How would one get the root DNS entry from $_SERVER['HTTP_HOST']
?
Input:
example.co.uk
www.example.com
blog.example.com
forum.example.co.uk
Output:
example.co.uk
example.com
example.com
example.co.uk
EDIT: Lookup list is very long
How would one get the root DNS entry from $_SERVER['HTTP_HOST']
?
Input:
example.co.uk
www.example.com
blog.example.com
forum.example.co.uk
Output:
example.co.uk
example.com
example.com
example.co.uk
EDIT: Lookup list is very long
For this project: http://drupal.org/project/parallel
Usage:
echo parallel_get_domain("www.robknight.org.uk") . "<br>";
echo parallel_get_domain("www.google.com") . "<br>";
echo parallel_get_domain("www.yahoo.com") . "<br>";
Functions:
/**
* Given host name returns top domain.
*
* @param $host
* String containing the host name: www.example.com
*
* @return string
* top domain: example.com
*/
function parallel_get_domain($host) {
if (strtoupper(substr(PHP_OS, 0, 3)) == 'WIN' && strnatcmp(phpversion(),'5.3.0') < 0) {
// This works 1/2 the time... CNAME doesn't work with nslookup
for ($end_pieces = substr_count($host, '.'); $end_pieces > 0; $end_pieces--) {
$test_domain = end(explode('.', $host, $end_pieces));
if (checkdnsrr($test_domain)) {
$domain = $test_domain;
break;
}
}
return isset($domain) ? $domain : FALSE;
}
else {
// This always works
$sections = explode('.', $host);
array_unshift($sections, '');
foreach($sections as $key => $value) {
$parts[$key] = $value;
$test_domain = implode('.', parallel_array_xor($parts, $sections));
if (checkdnsrr($test_domain, 'NS') && !checkdnsrr($test_domain, 'CNAME')) {
$domain = $test_domain;
break;
}
}
return isset($domain) ? $domain : FALSE;
}
}
/**
* Opposite of array_intersect().
*
* @param $array_a
* First array
* @param $array_b
* Second array
*
* @return array
*/
function parallel_array_xor ($array_a, $array_b) {
$union_array = array_merge($array_a, $array_b);
$intersect_array = array_intersect($array_a, $array_b);
return array_diff($union_array, $intersect_array);
}
/**
* Win compatible version of checkdnsrr.
*
* checkdnsrr() support for Windows by HM2K <php [spat] hm2k.org>
* http://us2.php.net/manual/en/function.checkdnsrr.php#88301
*
* @param $host
* String containing host name
* @param $type
* String containing the DNS record type
*
* @return bool
*/
function parallel_win_checkdnsrr($host, $type='MX') {
if (strtoupper(substr(PHP_OS, 0, 3)) != 'WIN') { return FALSE; }
if (empty($host)) { return FALSE; }
$types=array('A', 'MX', 'NS', 'SOA', 'PTR', 'CNAME', 'AAAA', 'A6', 'SRV', 'NAPTR', 'TXT', 'ANY');
if (!in_array($type, $types)) {
user_error("checkdnsrr() Type '$type' not supported", E_USER_WARNING);
return FALSE;
}
@exec('nslookup -type=' . $type . ' ' . escapeshellcmd($host), $output);
foreach($output as $line){
if (preg_match('/^' . $host . '/', $line)) { return TRUE; }
}
}
// Define checkdnsrr() if it doesn't exist
if (!function_exists('checkdnsrr')) {
function checkdnsrr($host, $type='MX') {
return parallel_win_checkdnsrr($host, $type);
}
}
Output - Windows:
org.uk
google.com
yahoo.com
Output - Linux:
robknight.org.uk
google.com
yahoo.com
I think that's a bit ill-defined.
You could try doing DNS lookups for each parent record until you find one that doesn't return an A record.

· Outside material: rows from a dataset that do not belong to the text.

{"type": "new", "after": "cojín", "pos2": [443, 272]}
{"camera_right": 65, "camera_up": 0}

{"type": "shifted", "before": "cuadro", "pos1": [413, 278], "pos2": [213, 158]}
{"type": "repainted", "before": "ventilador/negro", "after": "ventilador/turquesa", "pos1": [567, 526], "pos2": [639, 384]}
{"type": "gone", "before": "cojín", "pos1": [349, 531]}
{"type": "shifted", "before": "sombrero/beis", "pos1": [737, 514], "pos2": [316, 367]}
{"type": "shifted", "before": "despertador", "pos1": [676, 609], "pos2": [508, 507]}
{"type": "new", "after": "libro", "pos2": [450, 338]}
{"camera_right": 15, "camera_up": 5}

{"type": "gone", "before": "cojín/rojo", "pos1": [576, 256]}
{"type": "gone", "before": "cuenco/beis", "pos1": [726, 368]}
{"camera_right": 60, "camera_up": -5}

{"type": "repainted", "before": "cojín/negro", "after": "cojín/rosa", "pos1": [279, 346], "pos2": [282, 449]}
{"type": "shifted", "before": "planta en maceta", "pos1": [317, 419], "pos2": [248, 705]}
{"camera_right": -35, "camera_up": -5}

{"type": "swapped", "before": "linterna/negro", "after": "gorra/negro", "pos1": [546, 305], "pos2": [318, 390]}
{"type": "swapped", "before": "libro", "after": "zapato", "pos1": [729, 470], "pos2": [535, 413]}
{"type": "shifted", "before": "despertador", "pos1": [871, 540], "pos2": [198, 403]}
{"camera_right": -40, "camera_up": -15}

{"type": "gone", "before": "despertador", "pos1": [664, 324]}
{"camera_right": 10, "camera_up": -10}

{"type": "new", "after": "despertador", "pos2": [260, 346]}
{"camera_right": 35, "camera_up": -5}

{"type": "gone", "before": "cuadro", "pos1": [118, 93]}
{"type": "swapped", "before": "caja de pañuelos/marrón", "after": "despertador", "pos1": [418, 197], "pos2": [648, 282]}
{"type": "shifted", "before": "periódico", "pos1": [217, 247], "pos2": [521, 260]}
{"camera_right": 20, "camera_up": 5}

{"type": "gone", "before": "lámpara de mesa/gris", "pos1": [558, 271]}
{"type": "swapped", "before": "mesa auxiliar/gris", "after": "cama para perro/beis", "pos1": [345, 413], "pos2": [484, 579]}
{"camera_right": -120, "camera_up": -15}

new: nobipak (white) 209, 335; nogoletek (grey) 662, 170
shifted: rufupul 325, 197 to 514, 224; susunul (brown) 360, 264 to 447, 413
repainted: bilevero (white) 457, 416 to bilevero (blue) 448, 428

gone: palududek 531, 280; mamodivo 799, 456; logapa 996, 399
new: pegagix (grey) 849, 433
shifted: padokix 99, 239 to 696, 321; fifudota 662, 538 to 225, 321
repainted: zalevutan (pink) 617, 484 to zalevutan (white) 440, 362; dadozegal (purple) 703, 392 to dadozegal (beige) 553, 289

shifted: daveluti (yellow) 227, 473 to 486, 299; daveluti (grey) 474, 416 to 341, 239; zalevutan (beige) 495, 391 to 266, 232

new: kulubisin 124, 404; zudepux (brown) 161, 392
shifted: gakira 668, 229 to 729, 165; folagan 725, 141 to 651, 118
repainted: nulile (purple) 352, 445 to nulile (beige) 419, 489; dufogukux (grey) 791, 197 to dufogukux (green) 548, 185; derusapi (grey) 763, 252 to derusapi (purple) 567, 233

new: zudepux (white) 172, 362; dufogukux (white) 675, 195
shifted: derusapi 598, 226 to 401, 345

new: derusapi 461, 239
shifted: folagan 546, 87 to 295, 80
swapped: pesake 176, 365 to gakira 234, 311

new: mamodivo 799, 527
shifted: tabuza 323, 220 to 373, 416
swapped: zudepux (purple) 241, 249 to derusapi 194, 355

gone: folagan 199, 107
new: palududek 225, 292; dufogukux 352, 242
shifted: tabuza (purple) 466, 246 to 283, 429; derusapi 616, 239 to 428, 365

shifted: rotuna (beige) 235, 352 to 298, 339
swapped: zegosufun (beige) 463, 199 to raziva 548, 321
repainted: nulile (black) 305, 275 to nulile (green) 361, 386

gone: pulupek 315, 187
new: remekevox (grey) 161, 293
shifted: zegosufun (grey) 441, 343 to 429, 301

/[^\.]+\.[escaped|list|of|domains]$/
I think that should work.
As you've discovered, some countries use a TLD only (example: .tv, .us), others subdivide their country TLD (example: uk).
Ideally, you'll need a lookup list (it won't be long) of approved TLDs, and, if subdivided, the TLD with each subdivision (e.g., ".co.uk" instead of ".uk"). That will tell you which "dots" (from the right) to keep. Then move one dot to the left of that (if found) and chop everything before it.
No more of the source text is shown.